Authored by c-rhodes on Jan 16 2021, 9:00 AM.



D90687 introduced a crash:

llvm::LoopVectorizationCostModel::computeMaxVF(llvm::ElementCount, unsigned int): Assertion `WideningDecisions.empty() && Uniforms.empty() && Scalars.empty() && "No decisions should have been taken at this point"' failed.

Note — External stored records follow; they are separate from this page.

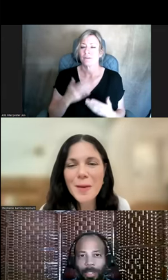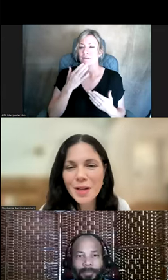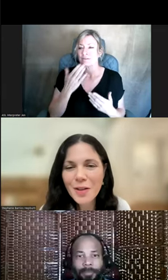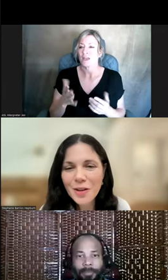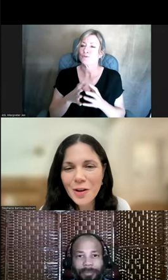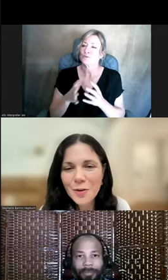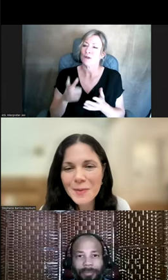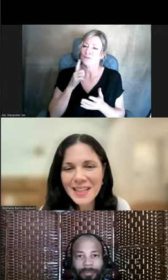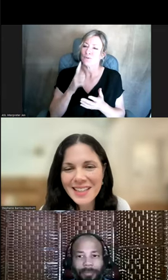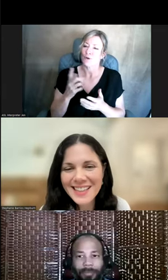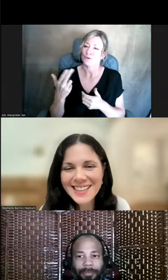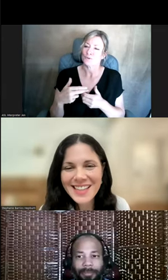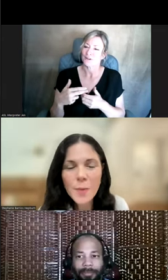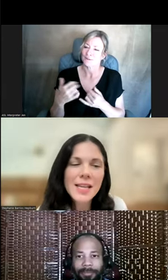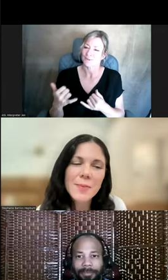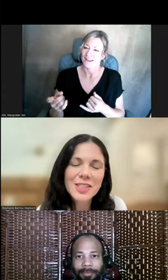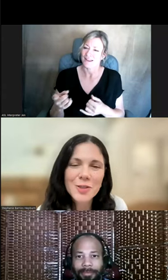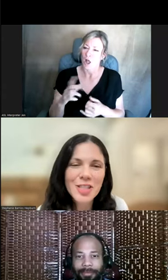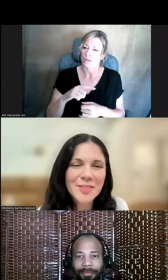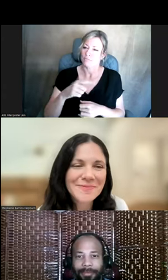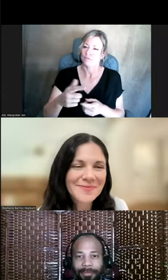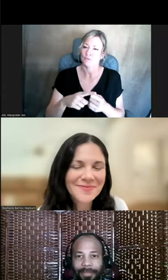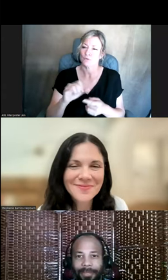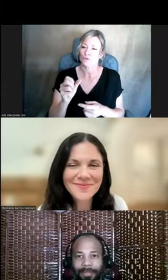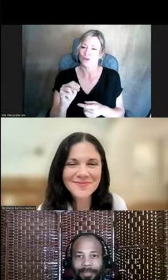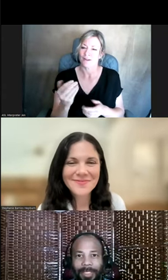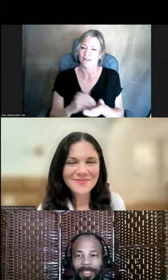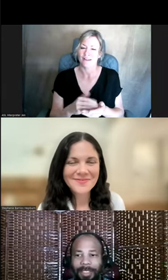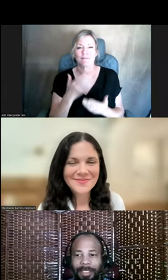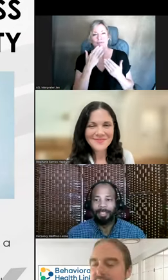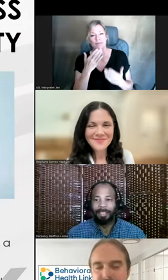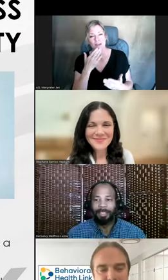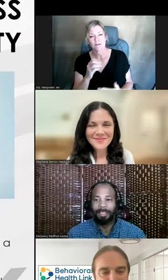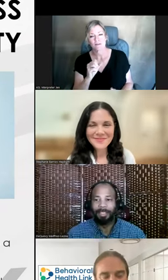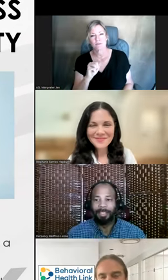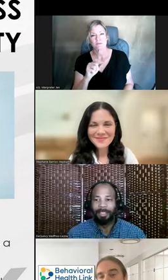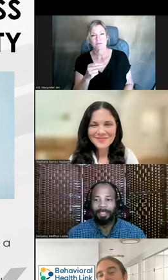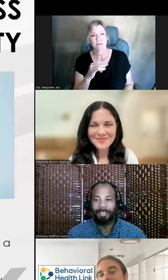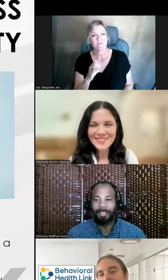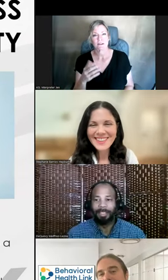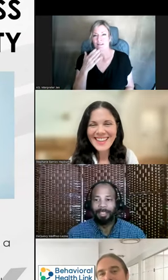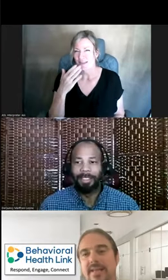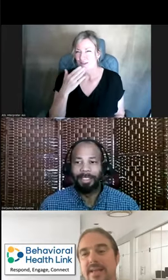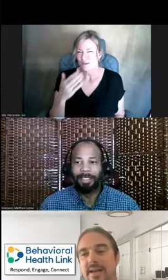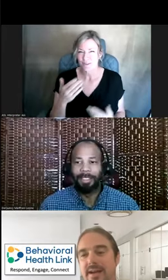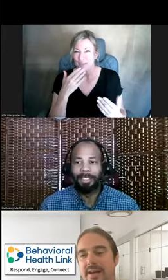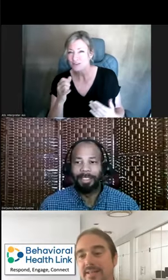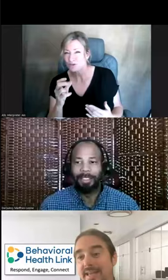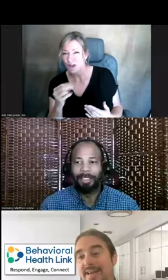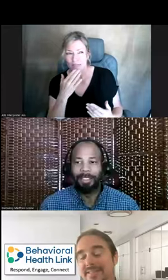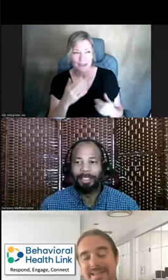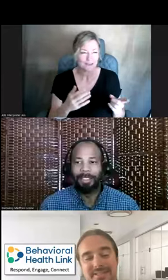much for hopping on the call with me. I'll pass it back to you, John. Thank you, Stephanie. And thank you. Thanks, John.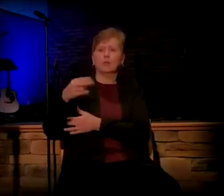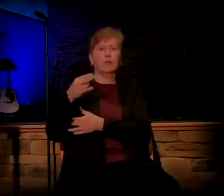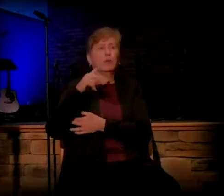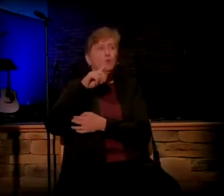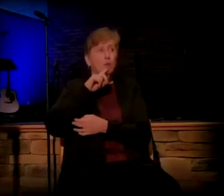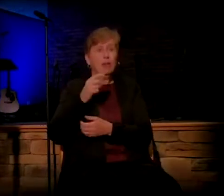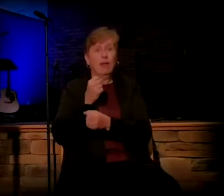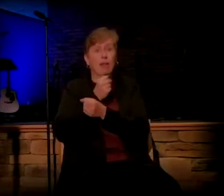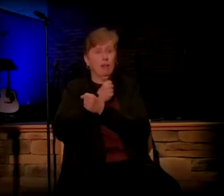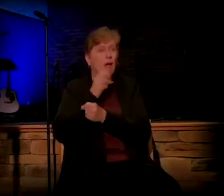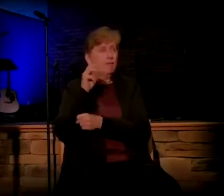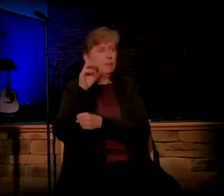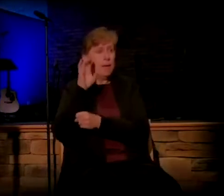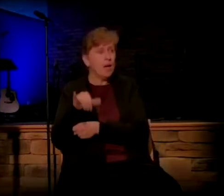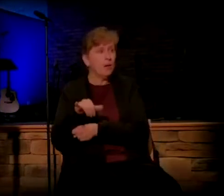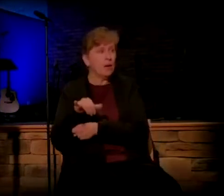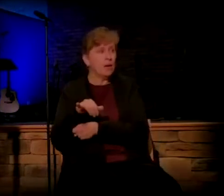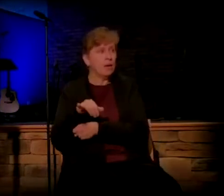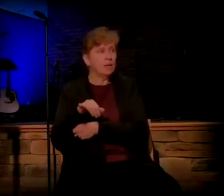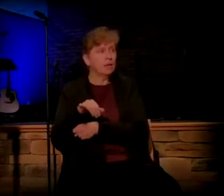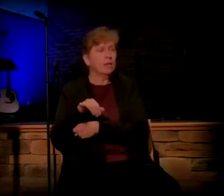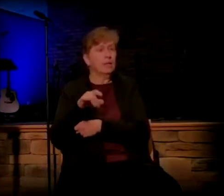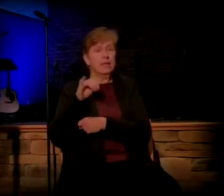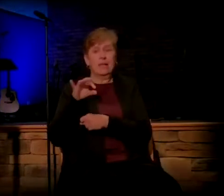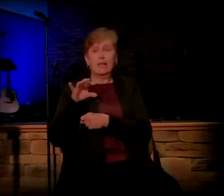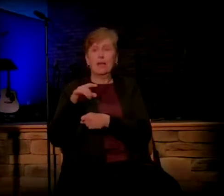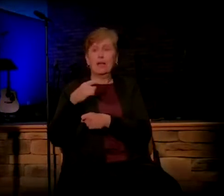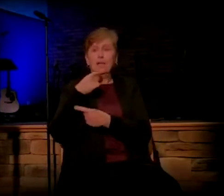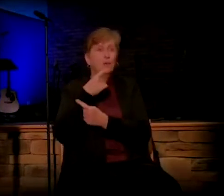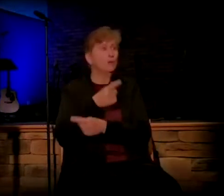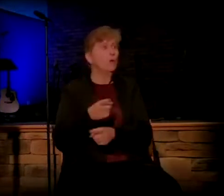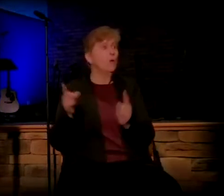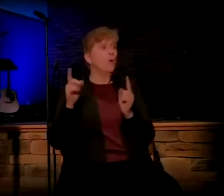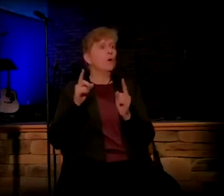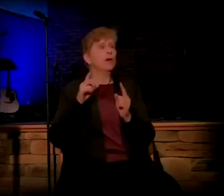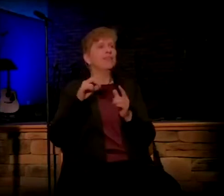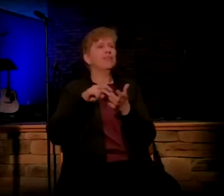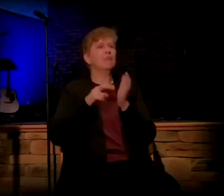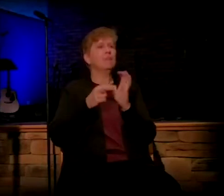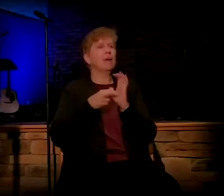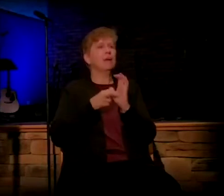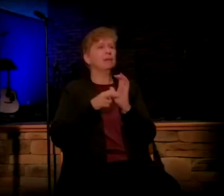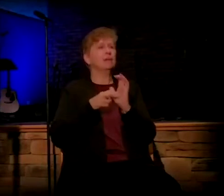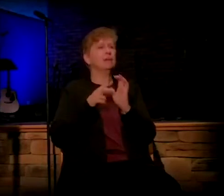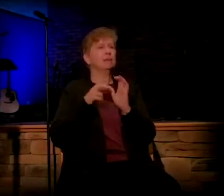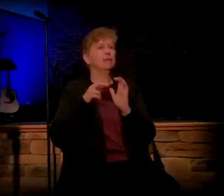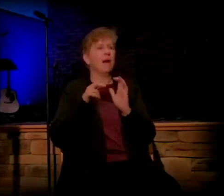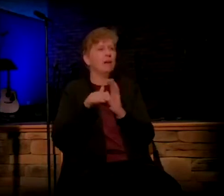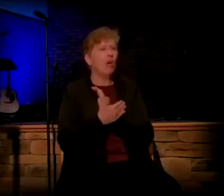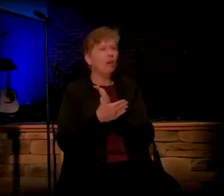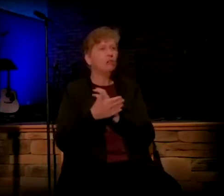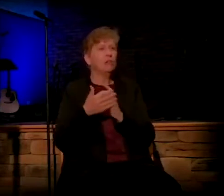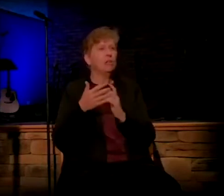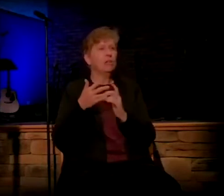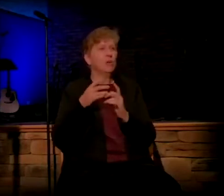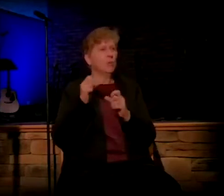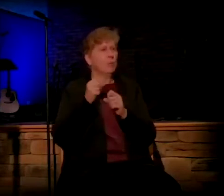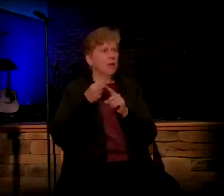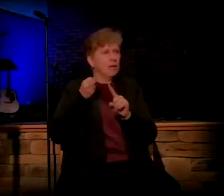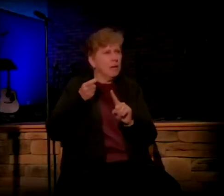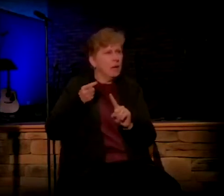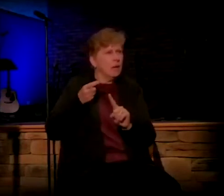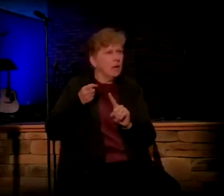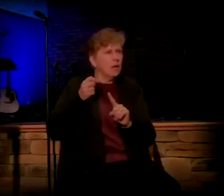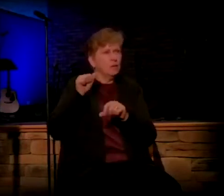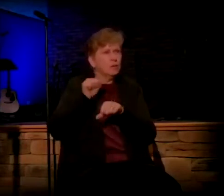have charged her with adultery. And we get the impression that this, at this point in history,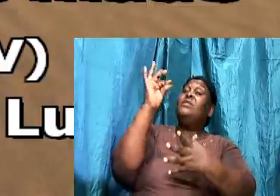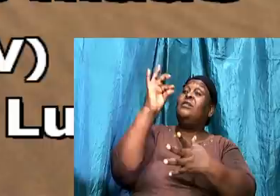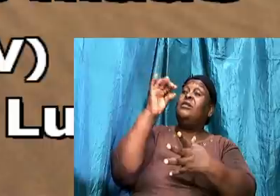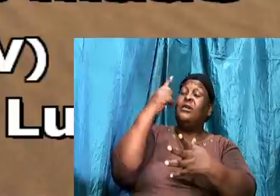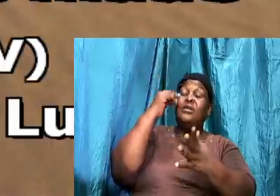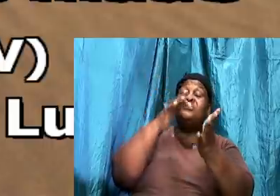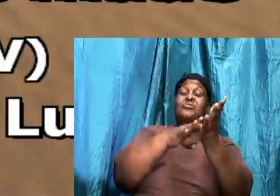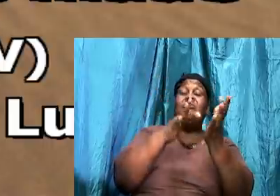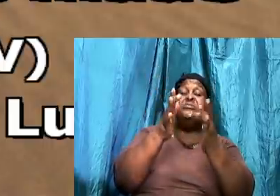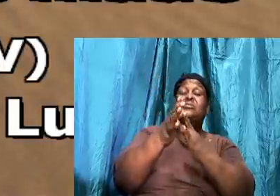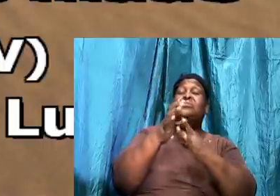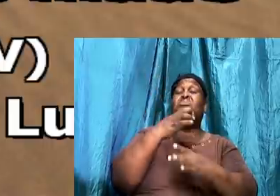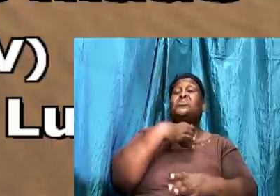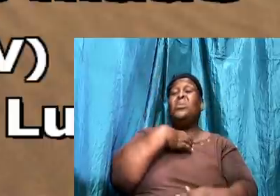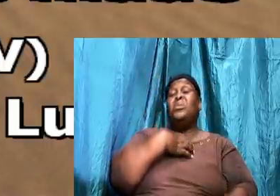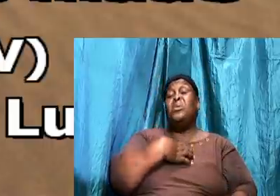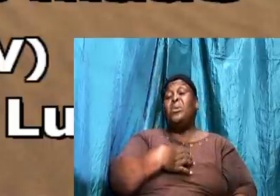hungry.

when compiling the following C code:

typedef struct {
char a;
} b;

b *c;
int d, e;

int f() {
  int g = 0;
  for (; d; d++) {
    e = 0;
    for (; e < c[d].a; e++)
  return g;


clang -Os -target hexagon -mhvx -fvectorize -mv67 testcase.c -S -o -

This occurred since prior to D90687 computeFeasibleMaxVF would only be
called in computeMaxVF when a scalar epilogue was allowed, but now it's
always called. This causes the assert above since computeFeasibleMaxVF
collects all viable VFs larger than the default MaxVF, and for each VF
calculates the register usage which results in analysis being done the
assert above guards against. This can occur in computeFeasibleMaxVF if
TTI.shouldMaximizeVectorBandwidth and this target hook is implemented in
the hexagon backend to always return true.

Reported by @iajbar.

Diff Detail

Event Timeline

c-rhodes created this revision.Jan 16 2021, 9:00 AM
c-rhodes requested review of this revision.Jan 16 2021, 9:00 AM
Herald added a project: Restricted Project. · View Herald TranscriptJan 16 2021, 9:00 AM
c-rhodes added a subscriber: fhahn.Jan 18 2021, 6:47 AM
c-rhodes added inline comments.

@fhahn Any thoughts on this? This assert is firing since D90687, details above. I'm just wondering having looked at your patch D78298 if there's a more sensible fix here, maybe to get rid of the assert and call invalidateCostModelingDecisions?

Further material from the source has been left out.